Here's a question I never thought I'd be asking in a column: Can you get fired for flipping off the president? Apparently, the answer is yes.
Meet Juli Briskman. You might not know her name offhand, but perhaps you've seen her picture. It went viral late last month after President Trump's motorcade flew by her while she was riding her bike in northern Virginia.
Although she says she's "not a strident activist" in the words of a Washington Post writer, Briskman was overcome with emotion, and she gave Trump what we might call a Jersey salute. (You know, the finger.)
"Here's what was going through my head that day: 'Really? You're golfing again?'" Briskman told the Post.
The whole thing would have been entirely inconsequential, except for three things:
First, her gesture was captured by a photographer from Agence France-Presse and Getty Images. Next, the photo went viral. Despite the fact that Briskman is seem from behind in the photo, friends and family recognized her, and some of them tagged her on social media. She embraced it, and made the whole thing her profile photo on Facebook and Twitter.
Finally, Briskman says, realizing she'd been outed and identified, she told her employer, government contractor Akima that she was the one in the photo--wanting to get ahead of the story in case anyone else identified her and asked her employer for comment.
The company's reaction? It fired her, Akima says--actually, asked for her resignation in lieu of being fired.
"I wasn't even at work when I did that, but they told me I violated the code-of-conduct policy," Briskman told the Post.
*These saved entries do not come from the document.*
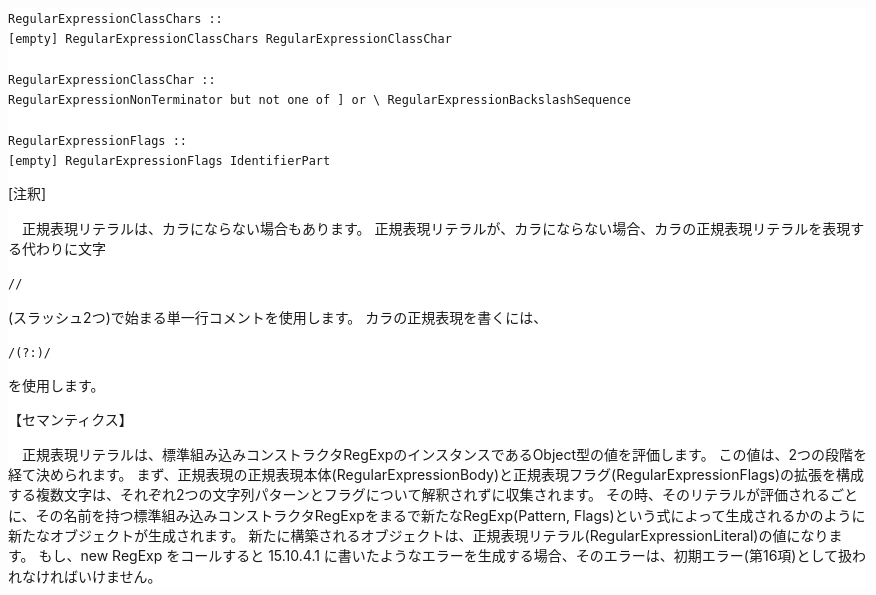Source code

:     RegularExpressionClassChars ::
    [empty] RegularExpressionClassChars RegularExpressionClassChar

    RegularExpressionClassChar ::
    RegularExpressionNonTerminator but not one of ] or \ RegularExpressionBackslashSequence

    RegularExpressionFlags ::
    [empty] RegularExpressionFlags IdentifierPart

[注釈]

　正規表現リテラルは、カラにならない場合もあります。 正規表現リテラルが、カラにならない場合、カラの正規表現リテラルを表現する代わりに文字

    //

(スラッシュ2つ)で始まる単一行コメントを使用します。 カラの正規表現を書くには、

    /(?:)/

を使用します。

【セマンティクス】

　正規表現リテラルは、標準組み込みコンストラクタRegExpのインスタンスであるObject型の値を評価します。 この値は、2つの段階を経て決められます。 まず、正規表現の正規表現本体(RegularExpressionBody)と正規表現フラグ(RegularExpressionFlags)の拡張を構成する複数文字は、それぞれ2つの文字列パターンとフラグについて解釈されずに収集されます。 その時、そのリテラルが評価されるごとに、その名前を持つ標準組み込みコンストラクタRegExpをまるで新たなRegExp(Pattern, Flags)という式によって生成されるかのように新たなオブジェクトが生成されます。 新たに構築されるオブジェクトは、正規表現リテラル(RegularExpressionLiteral)の値になります。 もし、new RegExp をコールすると 15.10.4.1 に書いたようなエラーを生成する場合、そのエラーは、初期エラー(第16項)として扱われなければいけません。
The company cited a policy prohibiting obscene policy on social media, although Briskman, 50, said she was also told she was being asked for her resignation because her actions "could hurt business."
So, does Briskman have any recourse? She claims another Akima worker who called a fellow employee an "f------ Libtard a------" using a social media account that identified him as working for Akima wasn't disciplined, and says she's reached out to the ACLU.
According to one attorney however, her issue might not be so much that she flipped the bird to the president, but that she 'fessed up to her company.
"You can't see her face; she is totally unidentified in that picture. But once she identified herself to her employer, they had to consider that information," Bethesda lawyer Bradley Shear, "who specializes in social-media issues," told the Post.